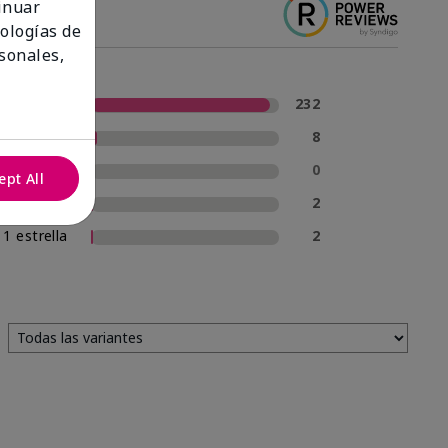
tinuar
nologías de
sonales,
5 estrellas
232
4 estrellas
8
3 estrellas
0
ept All
2 estrellas
2
1 estrella
2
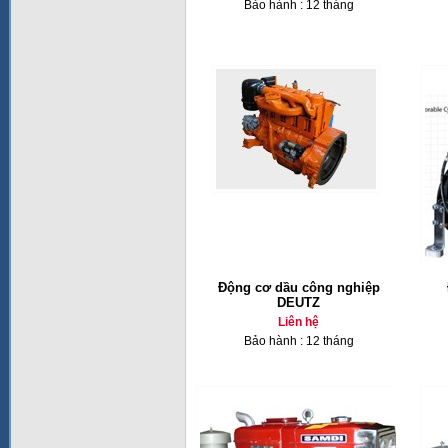
Bảo hành : 12 tháng
Động cơ dầu công nghiệp
DEUTZ
Liên hệ
Bảo hành : 12 tháng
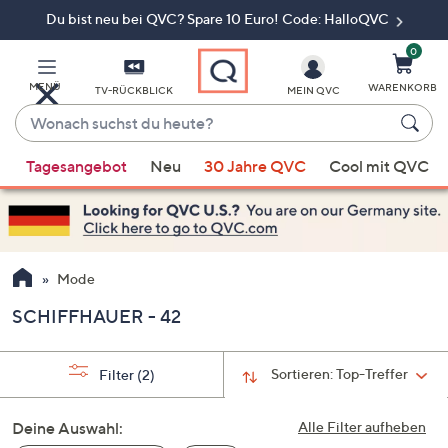
Du bist neu bei QVC? Spare 10 Euro! Code: HalloQVC
Zum
Hauptinhalt
springen
0
MENÜ
WARENKORB
TV-RÜCKBLICK
MEIN QVC
Wonach
suchst
Wenn
du
Tagesangebot
Neu
30 Jahre QVC
Cool mit QVC
Vorschläge
heute?
verfügbar
sind,
verwenden
Sie
Mode
die
SCHIFFHAUER - 42
Pfeiltasten
nach
oben
Sortieren:
Top-Treffer
Filter
(2)
und
nach
Deine Auswahl:
Alle Filter aufheben
unten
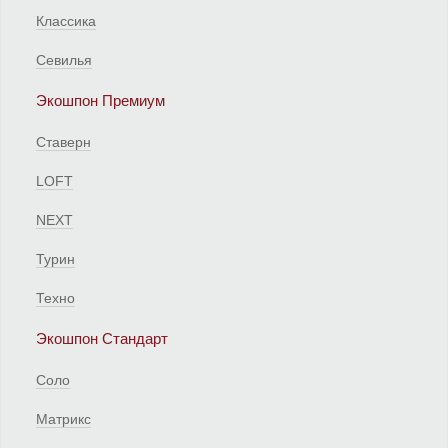
Классика
Севилья
Экошпон Премиум
Ставерн
LOFT
NEXT
Турин
Техно
Экошпон Стандарт
Соло
Матрикс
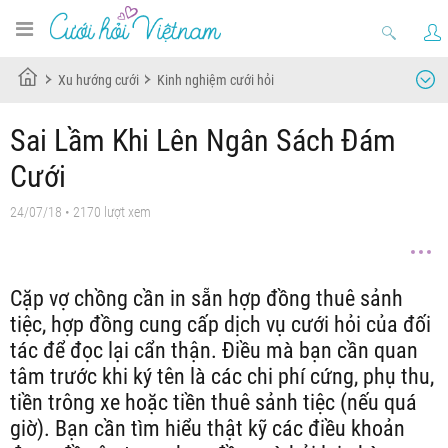
Xu hướng cưới
Kinh nghiệm cưới hỏi
Sai Lầm Khi Lên Ngân Sách Đám
Cưới
24/07/18
• 2170 lượt xem
Cặp vợ chồng cần in sẵn hợp đồng thuê sảnh
tiệc, hợp đồng cung cấp dịch vụ cưới hỏi của đối
tác để đọc lại cẩn thận. Điều mà bạn cần quan
tâm trước khi ký tên là các chi phí cứng, phụ thu,
tiền trông xe hoặc tiền thuê sảnh tiệc (nếu quá
giờ). Bạn cần tìm hiểu thật kỹ các điều khoản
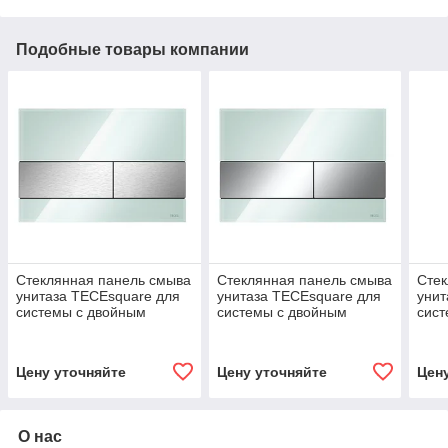
Подобные товары компании
Стеклянная панель смыва
Стеклянная панель смыва
Стек
унитаза TECEsquare для
унитаза TECEsquare для
унит
системы с двойным
системы с двойным
сист
смывом
смывом
смы
Цену уточняйте
Цену уточняйте
Цен
О нас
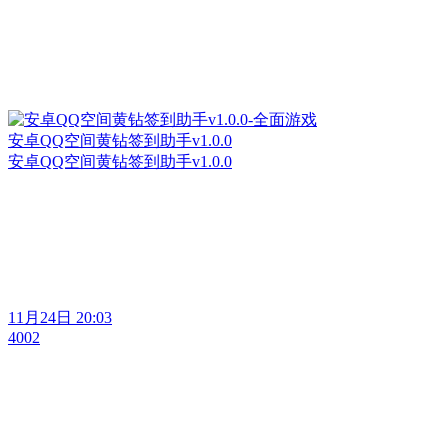
安卓QQ空间黄钻签到助手v1.0.0
安卓QQ空间黄钻签到助手v1.0.0
11月24日 20:03
4002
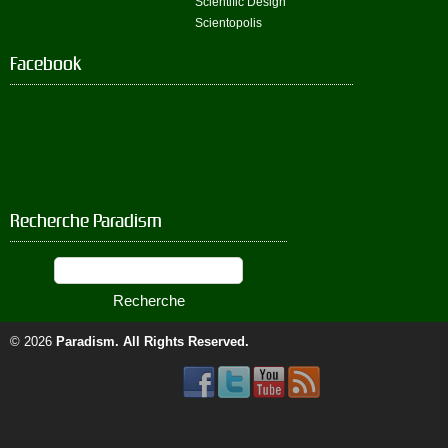
Scientific Design
Scientopolis
Facebook
Recherche Paradism
© 2026
Paradism
. All Rights Reserved.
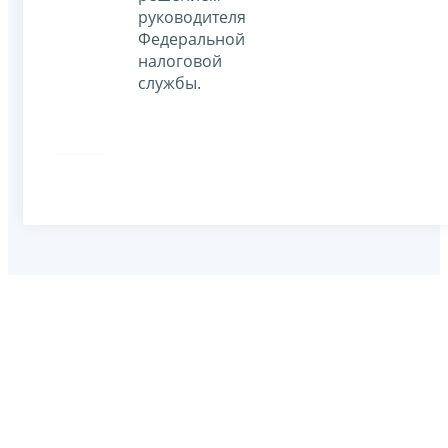
руководителя
Федеральной
налоговой
службы.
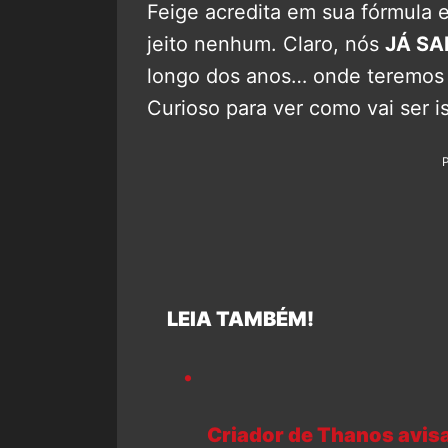
Feige acredita em sua fórmula e
jeito nenhum. Claro, nós
JÁ S
longo dos anos… onde teremo
Curioso para ver como vai ser i
LEIA TAMBÉM!
Criador de Thanos avis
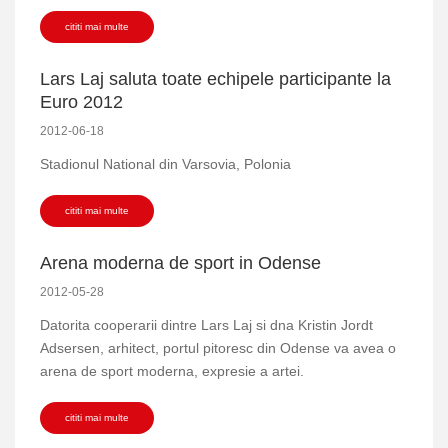
cititi mai multe
Lars Laj saluta toate echipele participante la
Euro 2012
2012-06-18
Stadionul National din Varsovia, Polonia
cititi mai multe
Arena moderna de sport in Odense
2012-05-28
Datorita cooperarii dintre Lars Laj si dna Kristin Jordt
Adsersen, arhitect, portul pitoresc din Odense va avea o
arena de sport moderna, expresie a artei.
cititi mai multe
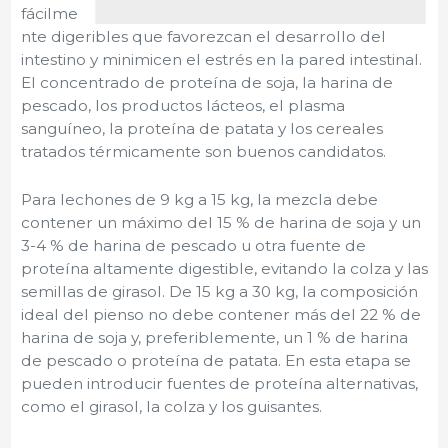
fácilme
nte digeribles que favorezcan el desarrollo del
intestino y minimicen el estrés en la pared intestinal.
El concentrado de proteína de soja, la harina de
pescado, los productos lácteos, el plasma
sanguíneo, la proteína de patata y los cereales
tratados térmicamente son buenos candidatos.
Para lechones de 9 kg a 15 kg, la mezcla debe
contener un máximo del 15 % de harina de soja y un
3-4 % de harina de pescado u otra fuente de
proteína altamente digestible, evitando la colza y las
semillas de girasol. De 15 kg a 30 kg, la composición
ideal del pienso no debe contener más del 22 % de
harina de soja y, preferiblemente, un 1 % de harina
de pescado o proteína de patata. En esta etapa se
pueden introducir fuentes de proteína alternativas,
como el girasol, la colza y los guisantes.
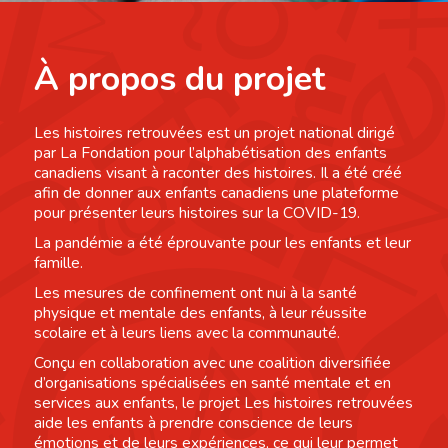
À propos du projet
Les histoires retrouvées est un projet national dirigé
par La Fondation pour l’alphabétisation des enfants
canadiens visant à raconter des histoires. Il a été créé
afin de donner aux enfants canadiens une plateforme
pour présenter leurs histoires sur la COVID-19.
La pandémie a été éprouvante pour les enfants et leur
famille.
Les mesures de confinement ont nui à la santé
physique et mentale des enfants, à leur réussite
scolaire et à leurs liens avec la communauté.
Conçu en collaboration avec une coalition diversifiée
d’organisations spécialisées en santé mentale et en
services aux enfants, le projet Les histoires retrouvées
aide les enfants à prendre conscience de leurs
émotions et de leurs expériences, ce qui leur permet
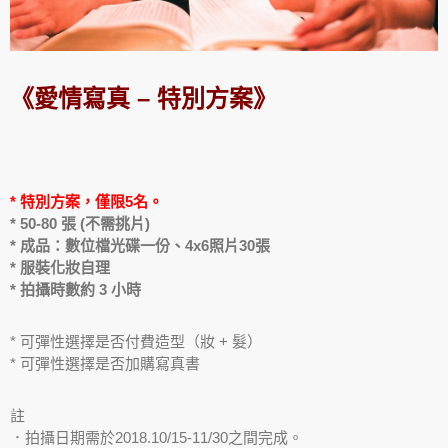
《愛情寫真 – 特別方案》
* 特別方案，僅限5名。
* 50-80 張 (不需挑片)
* 成品：數位檔光碟一份、4
x6照片30張
* 服裝化妝自理
* 拍攝時數約 3 小時
* 可彈性選擇是否付費造型（妝 + 髮）
* 可彈性選擇是否加購寫真書
註
．拍攝日期需於2018.10/15-11/30之間完成。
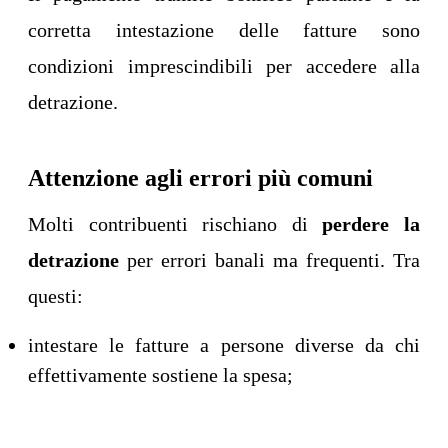
corretta intestazione delle fatture sono
condizioni imprescindibili per accedere alla
detrazione.
Attenzione agli errori più comuni
Molti contribuenti rischiano di
perdere la
detrazione
per errori banali ma frequenti. Tra
questi:
intestare le fatture a persone diverse da chi
effettivamente sostiene la spesa;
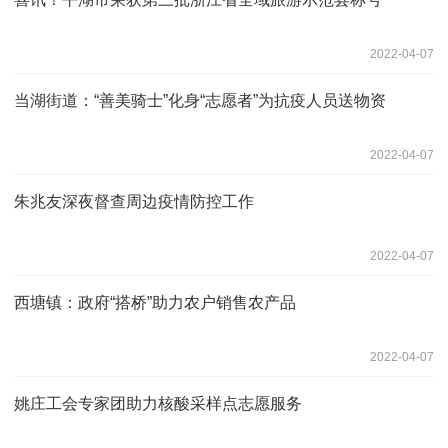
2022-04-07
当湖街道：“善美骑士”化身“志愿者”为抗疫人员送物资
2022-04-07
朱兆友深夜督查周边疫情防控工作
2022-04-07
西塘镇：政府“搭桥”助力农户销售农产品
2022-04-07
姚庄工会专家团助力核酸采样点志愿服务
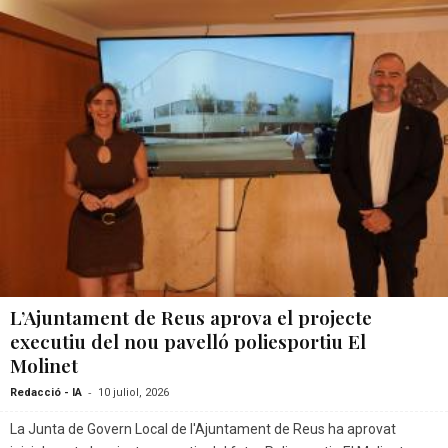
L’Ajuntament de Reus aprova el projecte
executiu del nou pavelló poliesportiu El
Molinet
-
Redacció - IA
10 juliol, 2026
La Junta de Govern Local de l'Ajuntament de Reus ha aprovat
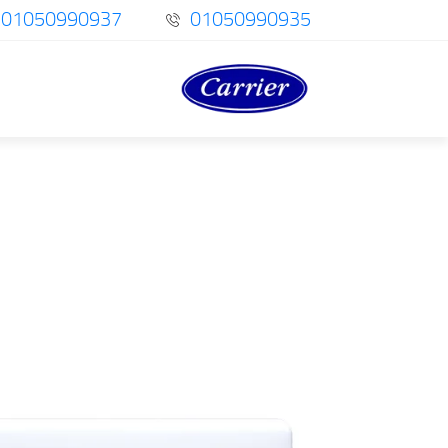
01050990937
01050990935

**WHAT THE TASK ASKS**
List every line of the material above that contains the word "estrellas", copying each line in full. Case counts.

**EXERCISE OUTPUT**
5 estrellas
4 estrellas
3 estrellas
2 estrellas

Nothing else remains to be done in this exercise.